[Transcribed page contents]

+===+

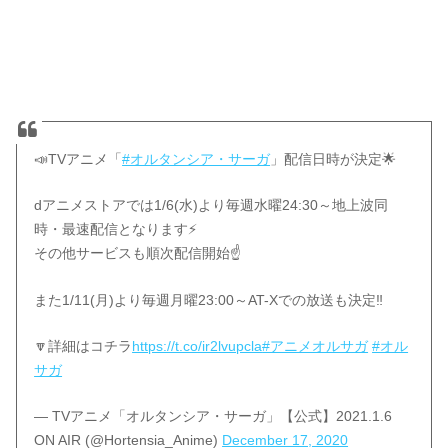
📣TVアニメ「
#オルタンシア・サーガ
」配信日時が決定🌟
dアニメストアでは1/6(水)より毎週水曜24:30～地上波同
時・最速配信となります⚡️
その他サービスも順次配信開始☝️
また1/11(月)より毎週月曜23:00～AT-Xでの放送も決定‼️
🔽詳細はコチラ
https://t.co/ir2lvupcla
#アニメオルサガ
#オル
サガ
— TVアニメ「オルタンシア・サーガ」【公式】2021.1.6
ON AIR (@Hortensia_Anime)
December 17, 2020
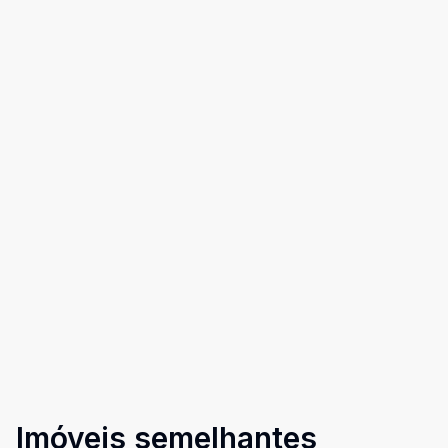
Imóveis semelhantes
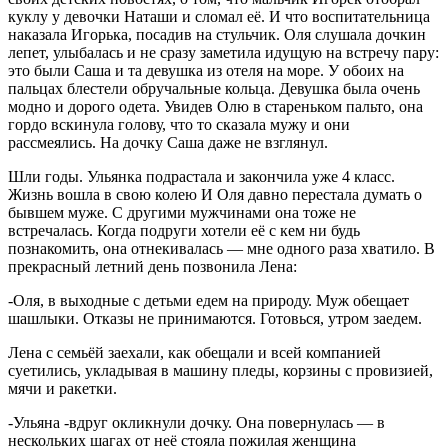
куклу у девочки Наташи и сломал её. И что воспитательница
наказала Игорька, посадив на стульчик. Оля слушала дочкин
лепет, улыбалась и не сразу заметила идущую на встречу пару:
это были Саша и та девушка из отеля на море. У обоих на
пальцах блестели обручальные кольца. Девушка была очень
модно и дорого одета. Увидев Олю в стареньком пальто, она
гордо вскинула голову, что то сказала мужу и они
рассмеялись. На дочку Саша даже не взглянул.
Шли годы. Ульянка подрастала и закончила уже 4 класс.
Жизнь вошла в свою колею И Оля давно перестала думать о
бывшем муже. С другими мужчинами она тоже не
встречалась. Когда подруги хотели её с кем ни будь
познакомить, она отнекивалась — мне одного раза хватило. В
прекрасный летний день позвонила Лена:
-Оля, в выходные с детьми едем на природу. Муж обещает
шашлыки. Отказы не принимаются. Готовься, утром заедем.
Лена с семьёй заехали, как обещали и всей компанией
суетились, укладывая в машину пледы, корзины с провизией,
мячи и ракетки.
-Ульяна -вдруг окликнули дочку. Она повернулась — в
нескольких шагах от неё стояла пожилая женщина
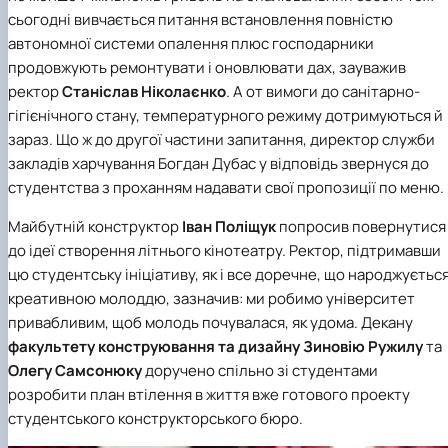
сьогодні вивчається питання встановлення повністю
автономної системи опалення плюс господарники
продовжують ремонтувати і оновлювати дах, зауважив
ректор
Станіслав Ніколаєнко
. А от вимоги до санітарно-
гігієнічного стану, температурного режиму дотримуються й
зараз. Що ж до другої частини запитання, директор служби
закладів харчування Богдан Дубас у відповідь звернуся до
студентства з проханням надавати свої пропозиції по меню.
Майбутній конструктор
Іван Поліщук
попросив повернутися
до ідеї створення літнього кінотеатру. Ректор, підтримавши
цю студентську ініціативу, як і все доречне, що народжуєтьс
креативною молоддю, зазначив: ми робимо університет
привабливим, щоб молодь почувалася, як удома. Декану
факультету конструювання та дизайну
Зиновію Ружилу
та
Олегу Самсонюку
доручено спільно зі студентами
розробити план втілення в життя вже готового проекту
студентського конструкторського бюро.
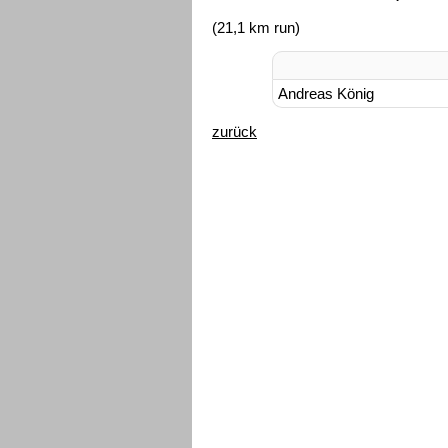
(21,1 km run)
Andreas König
zurück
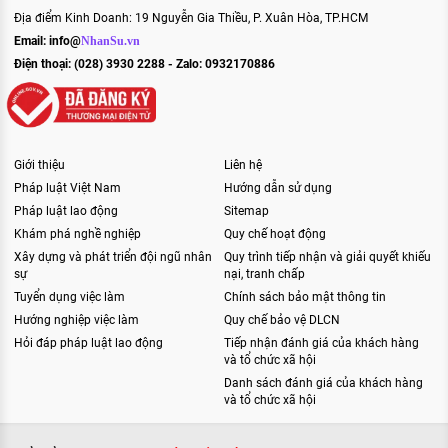
Địa điểm Kinh Doanh: 19 Nguyễn Gia Thiều, P. Xuân Hòa, TP.HCM
Email:
info@
NhanSu.vn
Điện thoại: (028) 3930 2288 - Zalo: 0932170886
Giới thiệu
Liên hệ
Pháp luật Việt Nam
Hướng dẫn sử dụng
Pháp luật lao động
Sitemap
Khám phá nghề nghiệp
Quy chế hoạt động
Xây dựng và phát triển đội ngũ nhân
Quy trình tiếp nhận và giải quyết khiếu
sự
nại, tranh chấp
Tuyển dụng việc làm
Chính sách bảo mật thông tin
Hướng nghiệp việc làm
Quy chế bảo vệ DLCN
Hỏi đáp pháp luật lao động
Tiếp nhận đánh giá của khách hàng
và tổ chức xã hội
Danh sách đánh giá của khách hàng
và tổ chức xã hội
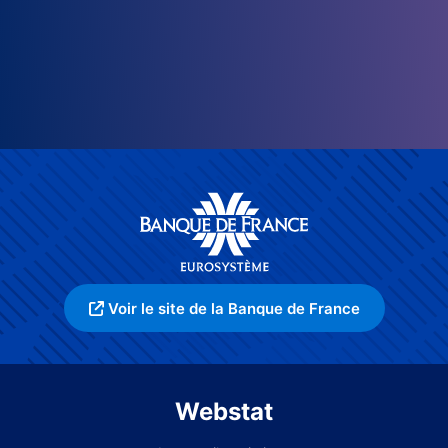
Voir le site de la Banque de France
Webstat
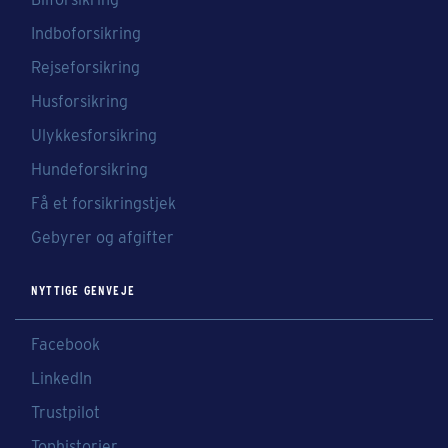
Indboforsikring
Rejseforsikring
Husforsikring
Ulykkesforsikring
Hundeforsikring
Få et forsikringstjek
Gebyrer og afgifter
NYTTIGE GENVEJE
Facebook
LinkedIn
Trustpilot
Tophistorier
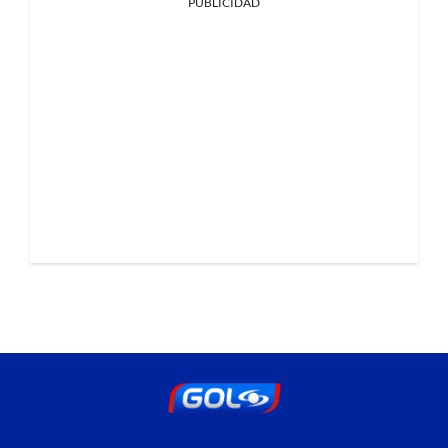
PUBLICIDAD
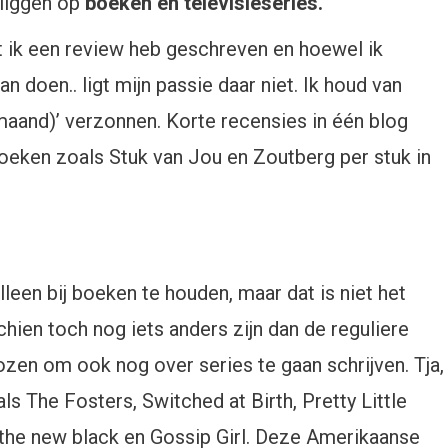
 liggen op
boeken en televisieseries.
at ik een review heb geschreven en hoewel ik
 doen.. ligt mijn passie daar niet. Ik houd van
maand)’ verzonnen. Korte recensies in één blog
oeken zoals Stuk van Jou en Zoutberg per stuk in
leen bij boeken te houden, maar dat is niet het
chien toch nog iets anders zijn dan de reguliere
zen om ook nog over series te gaan schrijven. Tja,
ls The Fosters, Switched at Birth, Pretty Little
 the new black en Gossip Girl. Deze Amerikaanse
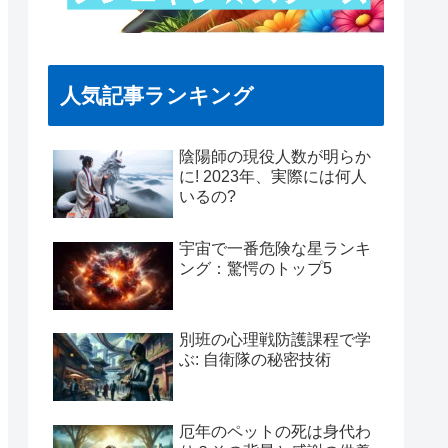
人気記事ランキング
陰陽師の現役人数が明らか
に! 2023年、実際には何人
いるの?
宇宙で一番危険な星ランキ
ング：驚愕のトップ5
別班の心理戦防護課程で学
ぶ: 自衛隊の秘密技術
厄年のペットの死は身代わ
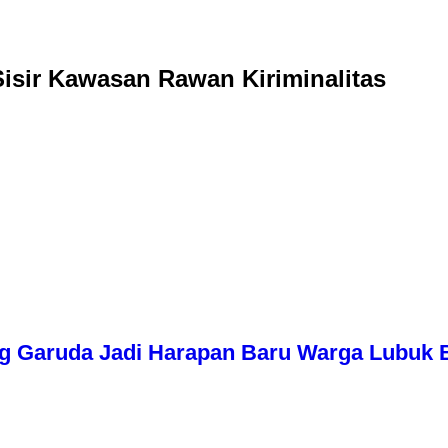
Sisir Kawasan Rawan Kiriminalitas
g Garuda Jadi Harapan Baru Warga Lubuk 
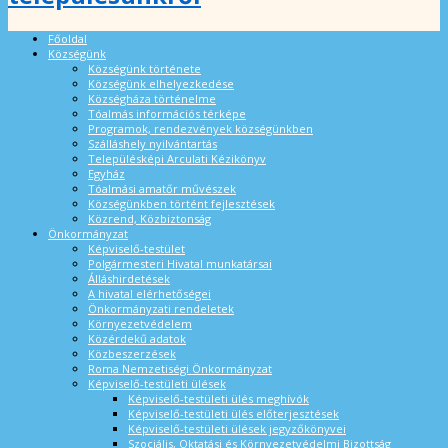
Főoldal
Községünk
Községünk története
Községünk elhelyezkedése
Községháza történelme
Tóalmás információs térképe
Programok, rendezvények községünkben
Szálláshely nyilvántartás
Településképi Arculati Kézikönyv
Egyház
Tóalmási amatőr művészek
Községünkben történt fejlesztések
Közrend, Közbiztonság
Önkormányzat
Képviselő-testület
Polgármesteri Hivatal munkatársai
Álláshirdetések
A hivatal elérhetőségei
Önkormányzati rendeletek
Környezetvédelem
Közérdekű adatok
Közbeszerzések
Roma Nemzetiségi Önkormányzat
Képviselő-testületi ülések
Képviselő-testületi ülés meghívók
Képviselő-testületi ülés előterjesztések
Képviselő-testületi ülések jegyzőkönyvei
Szociális, Oktatási és Környezetvédelmi Bizottság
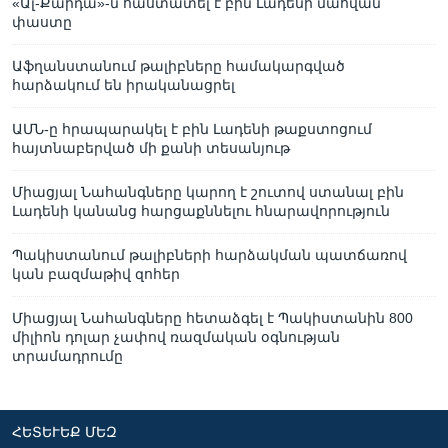
«Ալ-Քաիդա»-ն հաստատել է բին Լադենի մահվան
փաստը
Աֆղանստանում թալիբները համակարգված
հարձակում են իրականացրել
ԱՄՆ-ը հրապարակել է բին Լադենի թաքստոցում
հայտնաբերված մի քանի տեսանյութ
Միացյալ Նահանգները կարող է շուտով ստանալ բին
Լադենի կանանց հարցաքննելու հնարավորություն
Պակիստանում թալիբների հարձակման պատճառով
կան բազմաթիվ զոհեր
Միացյալ Նահանգները հետաձգել է Պակիստանին 800
միլիոն դոլար չափով ռազմական օգնության
տրամադրումը
ՀԵՏԵՒԵՔ ՄԵԶ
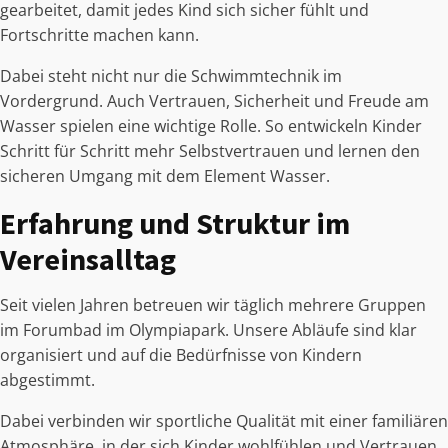
gearbeitet, damit jedes Kind sich sicher fühlt und
Fortschritte machen kann.
Dabei steht nicht nur die Schwimmtechnik im
Vordergrund. Auch Vertrauen, Sicherheit und Freude am
Wasser spielen eine wichtige Rolle. So entwickeln Kinder
Schritt für Schritt mehr Selbstvertrauen und lernen den
sicheren Umgang mit dem Element Wasser.
Erfahrung und Struktur im
Vereinsalltag
Seit vielen Jahren betreuen wir täglich mehrere Gruppen
im Forumbad im Olympiapark. Unsere Abläufe sind klar
organisiert und auf die Bedürfnisse von Kindern
abgestimmt.
Dabei verbinden wir sportliche Qualität mit einer familiären
Atmosphäre, in der sich Kinder wohlfühlen und Vertrauen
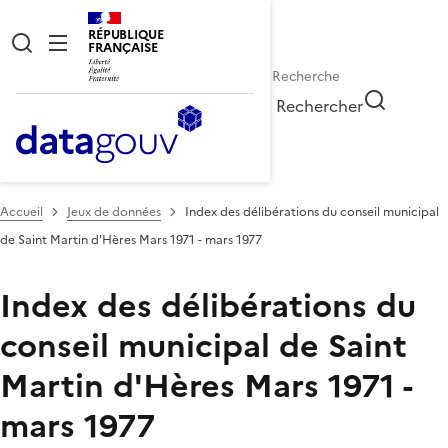
RÉPUBLIQUE
FRANÇAISE
Rechercher
Accueil
Jeux de données
Index des délibérations du conseil municipal
de Saint Martin d'Hères Mars 1971 - mars 1977
Index des délibérations du
conseil municipal de Saint
Martin d'Hères Mars 1971 -
mars 1977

+===+

DIRECTIONS FOR THIS TASK
For the entries above, state how many lines contain the word "Саша". Provide the number by itself.

PROBLEM SOLUTION
2